Entries shown:
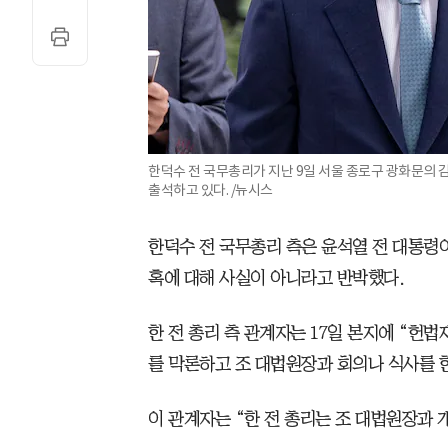
한덕수 전 국무총리가 지난 9일 서울 종로구 광화문의 
출석하고 있다. /뉴시스
한덕수 전 국무총리 측은 윤석열 전 대통령
혹에 대해 사실이 아니라고 반박했다.
한 전 총리 측 관계자는 17일 본지에 “헌
를 막론하고 조 대법원장과 회의나 식사를 한
이 관계자는 “한 전 총리는 조 대법원장과 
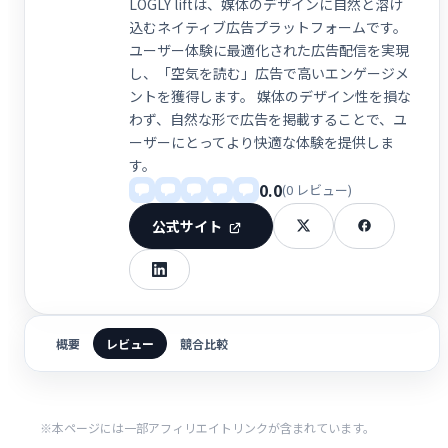
LOGLY liftは、媒体のデザインに自然と溶け
込むネイティブ広告プラットフォームです。
ユーザー体験に最適化された広告配信を実現
し、「空気を読む」広告で高いエンゲージメ
ントを獲得します。 媒体のデザイン性を損な
わず、自然な形で広告を掲載することで、ユ
ーザーにとってより快適な体験を提供しま
す。
0.0
(0 レビュー)
公式サイト
概要
レビュー
競合比較
※本ページには一部アフィリエイトリンクが含まれています。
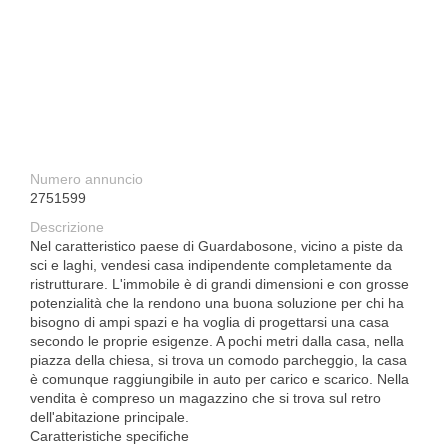
Numero annuncio
2751599
Descrizione
Nel caratteristico paese di Guardabosone, vicino a piste da
sci e laghi, vendesi casa indipendente completamente da
ristrutturare. L'immobile è di grandi dimensioni e con grosse
potenzialità che la rendono una buona soluzione per chi ha
bisogno di ampi spazi e ha voglia di progettarsi una casa
secondo le proprie esigenze. A pochi metri dalla casa, nella
piazza della chiesa, si trova un comodo parcheggio, la casa
è comunque raggiungibile in auto per carico e scarico. Nella
vendita è compreso un magazzino che si trova sul retro
dell'abitazione principale.
Caratteristiche specifiche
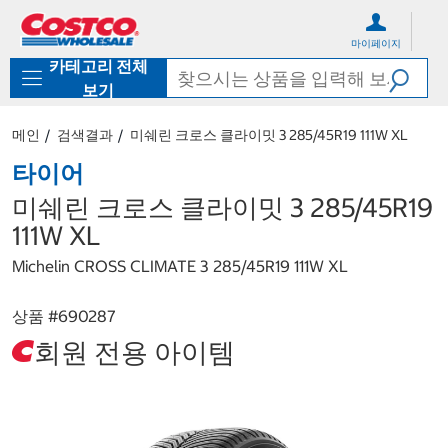
컨
메
텐
뉴
마이페이지
츠
로
카테고리 전체
로
바
바
로
보기
로
가
가
기
메인
검색결과
미쉐린 크로스 클라이밋 3 285/45R19 111W XL
기
타이어
미쉐린 크로스 클라이밋 3 285/45R19
111W XL
Michelin CROSS CLIMATE 3 285/45R19 111W XL
상품 #
690287
회원 전용 아이템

Request:
An exact copy of the entries, minus the pictures, is what to return.

Output of the task:
한덕수 전 국무총리가 지난 9일 서울 종로구 광화문의 
출석하고 있다. /뉴시스
한덕수 전 국무총리 측은 윤석열 전 대통령
혹에 대해 사실이 아니라고 반박했다.
한 전 총리 측 관계자는 17일 본지에 “헌
를 막론하고 조 대법원장과 회의나 식사를 한
이 관계자는 “한 전 총리는 조 대법원장과 
LOGLY liftは、媒体のデザインに自然と溶け
込むネイティブ広告プラットフォームです。
ユーザー体験に最適化された広告配信を実現
し、「空気を読む」広告で高いエンゲージメ
ントを獲得します。 媒体のデザイン性を損な
わず、自然な形で広告を掲載することで、ユ
ーザーにとってより快適な体験を提供しま
す。
0.0
(0 レビュー)
公式サイト
概要
レビュー
競合比較
※本ページには一部アフィリエイトリンクが含まれています。
Numero annuncio
2751599
Descrizione
Nel caratteristico paese di Guardabosone, vicino a piste da
sci e laghi, vendesi casa indipendente completamente da
ristrutturare. L'immobile è di grandi dimensioni e con grosse
potenzialità che la rendono una buona soluzione per chi ha
bisogno di ampi spazi e ha voglia di progettarsi una casa
secondo le proprie esigenze. A pochi metri dalla casa, nella
piazza della chiesa, si trova un comodo parcheggio, la casa
è comunque raggiungibile in auto per carico e scarico. Nella
vendita è compreso un magazzino che si trova sul retro
dell'abitazione principale.
Caratteristiche specifiche
컨
메
텐
뉴
마이페이지
츠
로
카테고리 전체
로
바
바
로
보기
로
가
가
기
메인
검색결과
미쉐린 크로스 클라이밋 3 285/45R19 111W XL
기
타이어
미쉐린 크로스 클라이밋 3 285/45R19
111W XL
Michelin CROSS CLIMATE 3 285/45R19 111W XL
상품 #
690287
회원 전용 아이템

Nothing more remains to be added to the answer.